Data, Information, and Knowledge

Data: Raw facts, such as employee number, total hours worked, inventory part number, or number of units produced on a production line.

Information: Organized and processed data that provides additional value. For example, sales data summarized to show total sales for the month, sales by salesperson, or sales by product line. Providing information to customers can lead to increased revenues and profits, as seen with Kaboodle, a social shopping website that facilitates information sharing among shoppers and sellers.

Knowledge: Awareness and understanding of information and its potential uses. Information becomes more useful when it is applied to specific tasks or decisions. For instance, effective shopping requires understanding the needs and desires of the intended recipients of the items being purchased.

Data Processing: A simple three-step process consisting of:

  1. Collecting data
  2. Organizing data
  3. Analyzing data

The Value of Information: The value of information is directly linked to its ability to help decision-makers achieve their organization's goals. Valuable information enhances efficiency and effectiveness. Many businesses mistakenly assume reports are based on accurate data; however, studies show a significant portion of customer contact data is often incorrect, which can lead to substantial financial losses.

For example, organizations with 100,000 customers and a 22% error rate might lose approximately $2.2 million due to inaccurate data. Studies indicate that 84% of CEOs are concerned about the quality of the data used in their decision-making processes.

Benefits Gained Through Use of High-Quality Data: High-quality data is essential for sound decision-making and is a valuable asset for any organization. Poor data quality can result in erroneous decisions. Key benefits include:

  • Improve Decision-Making: Data drives major decisions across various sectors, removing guesswork and minimizing risks.
  • Increase Customer Satisfaction: High-quality data allows for personalized customer experiences, while poor data can lead to dissatisfaction through errors.
  • Increase Sales: Accurate consumer targeting, effective communication, and informed sales strategies rely on high-quality data.
  • Improve Innovation: Quality data supports process improvement initiatives aimed at enhancing efficiency and customer satisfaction.
  • Raise Productivity: Employees can focus on core tasks rather than data errors, leading to greater efficiency.
  • Ensure Compliance: Adherence to regulations such as GDPR and HIPAA necessitates accurate data to avoid legal repercussions.
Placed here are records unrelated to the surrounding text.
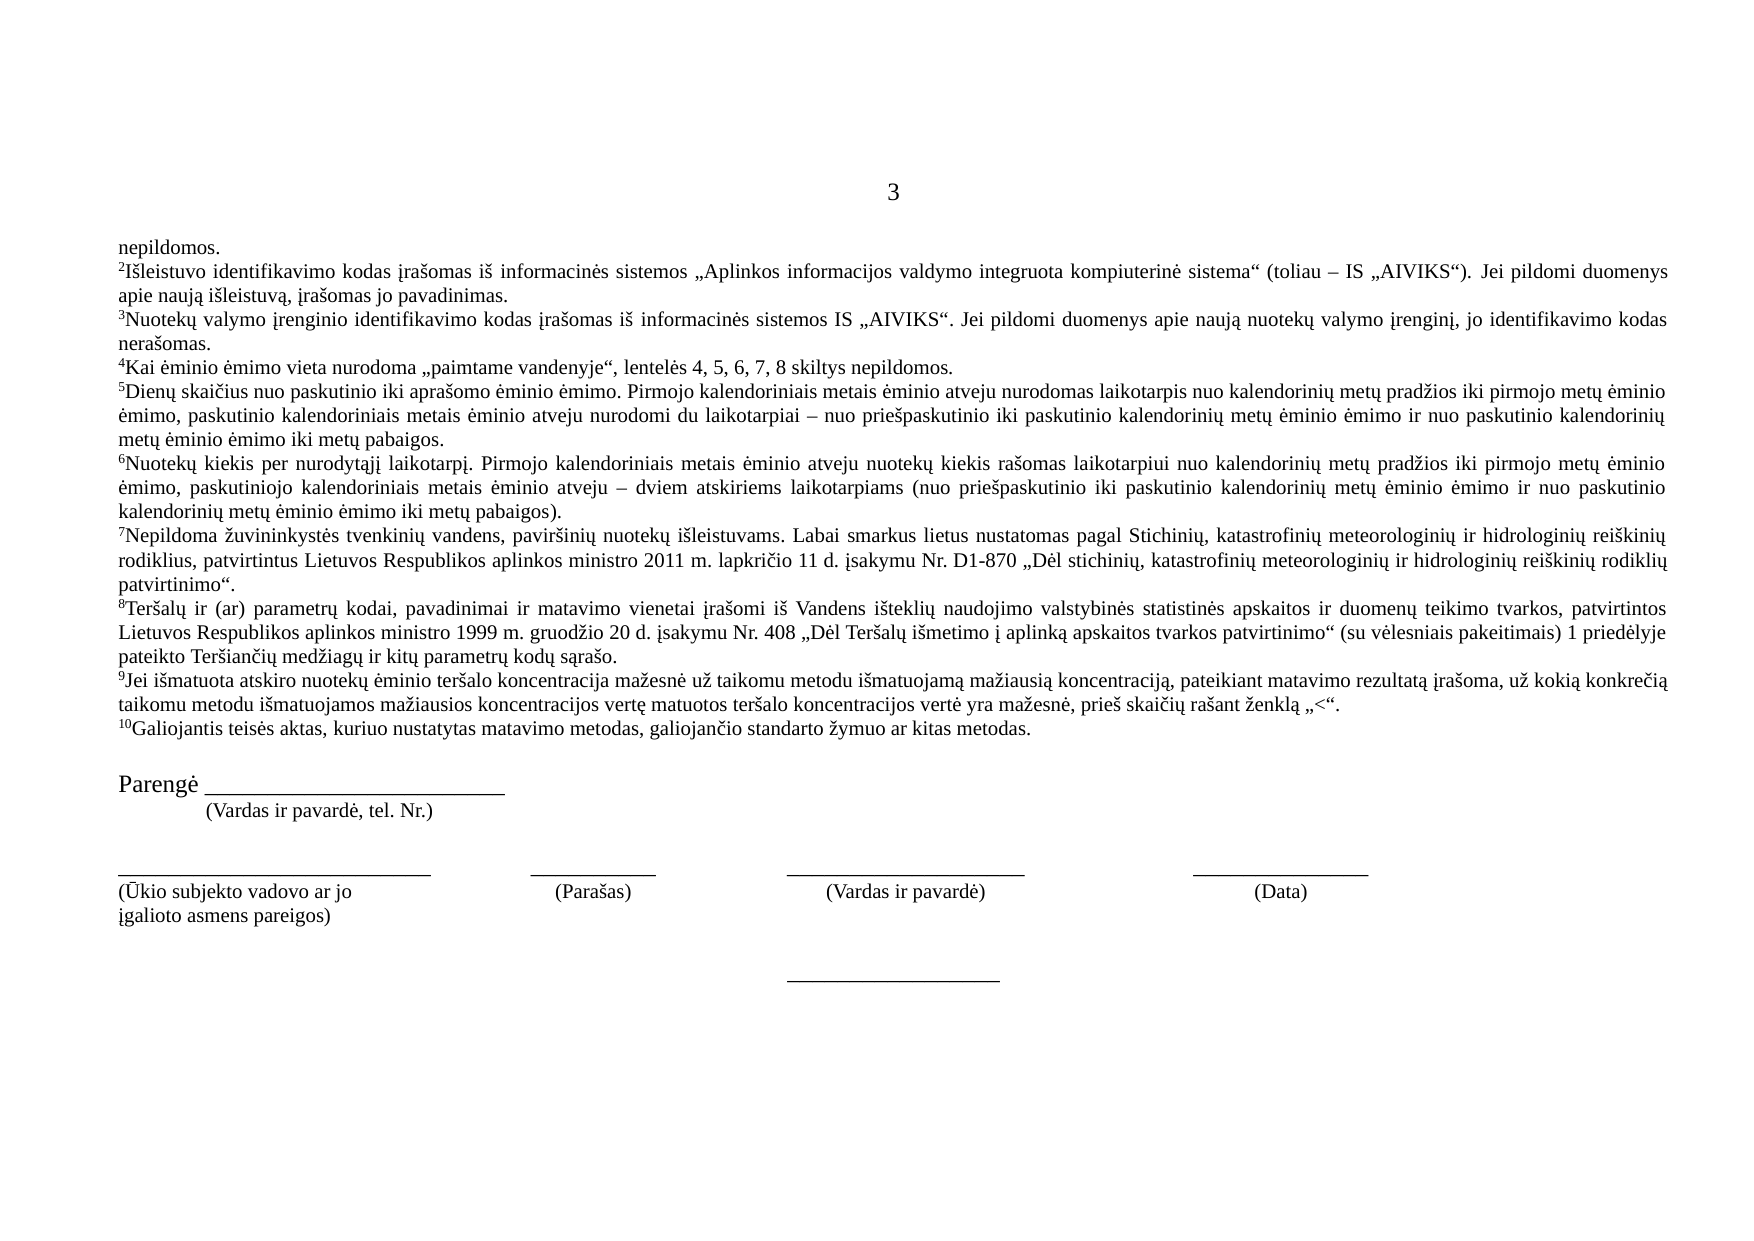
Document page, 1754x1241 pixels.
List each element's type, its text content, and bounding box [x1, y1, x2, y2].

text nepildomos. [118, 235, 1668, 259]
text (Vardas ir pavardė, tel. Nr.) [206, 797, 1668, 822]
text (Ūkio subjekto vadovo ar jo (Parašas) (Vardas ir pavardė) (Data) [118, 879, 1668, 903]
text 8Teršalų ir (ar) parametrų kodai, pavadinimai ir matavimo vienetai įrašomi iš Vandens išteklių naudojimo valstybinės statistinės apskaitos ir duomenų teikimo tvarkos, patvirtintos Lietuvos Respublikos aplinkos ministro 1999 m. gruodžio 20 d. įsakymu Nr. 408 „Dėl Teršalų išmetimo į aplinką apskaitos tvarkos patvirtinimo“ (su vėlesniais pakeitimais) 1 priedėlyje pateikto Teršiančių medžiagų ir kitų parametrų kodų sąrašo. [118, 596, 1668, 668]
text 7Nepildoma žuvininkystės tvenkinių vandens, paviršinių nuotekų išleistuvams. Labai smarkus lietus nustatomas pagal Stichinių, katastrofinių meteorologinių ir hidrologinių reiškinių rodiklius, patvirtintus Lietuvos Respublikos aplinkos ministro 2011 m. lapkričio 11 d. įsakymu Nr. D1-870 „Dėl stichinių, katastrofinių meteorologinių ir hidrologinių reiškinių rodiklių patvirtinimo“. [118, 523, 1668, 596]
text įgalioto asmens pareigos) [118, 903, 1668, 927]
text 10Galiojantis teisės aktas, kuriuo nustatytas matavimo metodas, galiojančio standarto žymuo ar kitas metodas. [118, 716, 1668, 740]
text 5Dienų skaičius nuo paskutinio iki aprašomo ėminio ėmimo. Pirmojo kalendoriniais metais ėminio atveju nurodomas laikotarpis nuo kalendorinių metų pradžios iki pirmojo metų ėminio ėmimo, paskutinio kalendoriniais metais ėminio atveju nurodomi du laikotarpiai – nuo priešpaskutinio iki paskutinio kalendorinių metų ėminio ėmimo ir nuo paskutinio kalendorinių metų ėminio ėmimo iki metų pabaigos. [118, 379, 1668, 451]
text 6Nuotekų kiekis per nurodytąjį laikotarpį. Pirmojo kalendoriniais metais ėminio atveju nuotekų kiekis rašomas laikotarpiui nuo kalendorinių metų pradžios iki pirmojo metų ėminio ėmimo, paskutiniojo kalendoriniais metais ėminio atveju – dviem atskiriems laikotarpiams (nuo priešpaskutinio iki paskutinio kalendorinių metų ėminio ėmimo ir nuo paskutinio kalendorinių metų ėminio ėmimo iki metų pabaigos). [118, 451, 1668, 523]
text 3Nuotekų valymo įrenginio identifikavimo kodas įrašomas iš informacinės sistemos IS „AIVIKS“. Jei pildomi duomenys apie naują nuotekų valymo įrenginį, jo identifikavimo kodas nerašomas. [118, 307, 1668, 355]
text _________________________ __________ ___________________ ______________ [118, 850, 1668, 879]
text 9Jei išmatuota atskiro nuotekų ėminio teršalo koncentracija mažesnė už taikomu metodu išmatuojamą mažiausią koncentraciją, pateikiant matavimo rezultatą įrašoma, už kokią konkrečią taikomu metodu išmatuojamos mažiausios koncentracijos vertę matuotos teršalo koncentracijos vertė yra mažesnė, prieš skaičių rašant ženklą „<“. [118, 668, 1668, 716]
text Parengė ________________________ [118, 769, 1668, 797]
text 2Išleistuvo identifikavimo kodas įrašomas iš informacinės sistemos „Aplinkos informacijos valdymo integruota kompiuterinė sistema“ (toliau – IS „AIVIKS“). Jei pildomi duomenys apie naują išleistuvą, įrašomas jo pavadinimas. [118, 259, 1668, 307]
text _________________ [118, 956, 1668, 985]
text 4Kai ėminio ėmimo vieta nurodoma „paimtame vandenyje“, lentelės 4, 5, 6, 7, 8 skiltys nepildomos. [118, 355, 1668, 379]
Characteristics of Quality Information: Quality information must be:

  • Accessible: Easily reachable by authorized users in the appropriate format and timing.
  • Accurate: Free from errors; inaccuracies arise from erroneous data input (garbage in, garbage out).
  • Complete: Contains all necessary facts for informed decision-making.
  • Economical: Cost-effective to produce, balancing value and production costs.
  • Relevant: Pertains directly to the decision-maker's needs.
  • Reliable: Trustworthy based on data collection methods and sources.
  • Secure: Protected from unauthorized access.
  • Timely: Delivered when necessary.
  • Verifiable: Can be validated through multiple sources.

Data Hierarchy:

  • Entity: A person, place, or thing for which data is collected (e.g., employees, products, customers).
  • File: A collection of similar entities.
  • Attribute: Characteristics of an entity (e.g., employee number, last name, first name, hire date, department number).
  • Domain: The range of allowable values for a data attribute (e.g., employee type limited to F - full-time, P - part-time, or C - contractor). Defining domains can enhance data accuracy.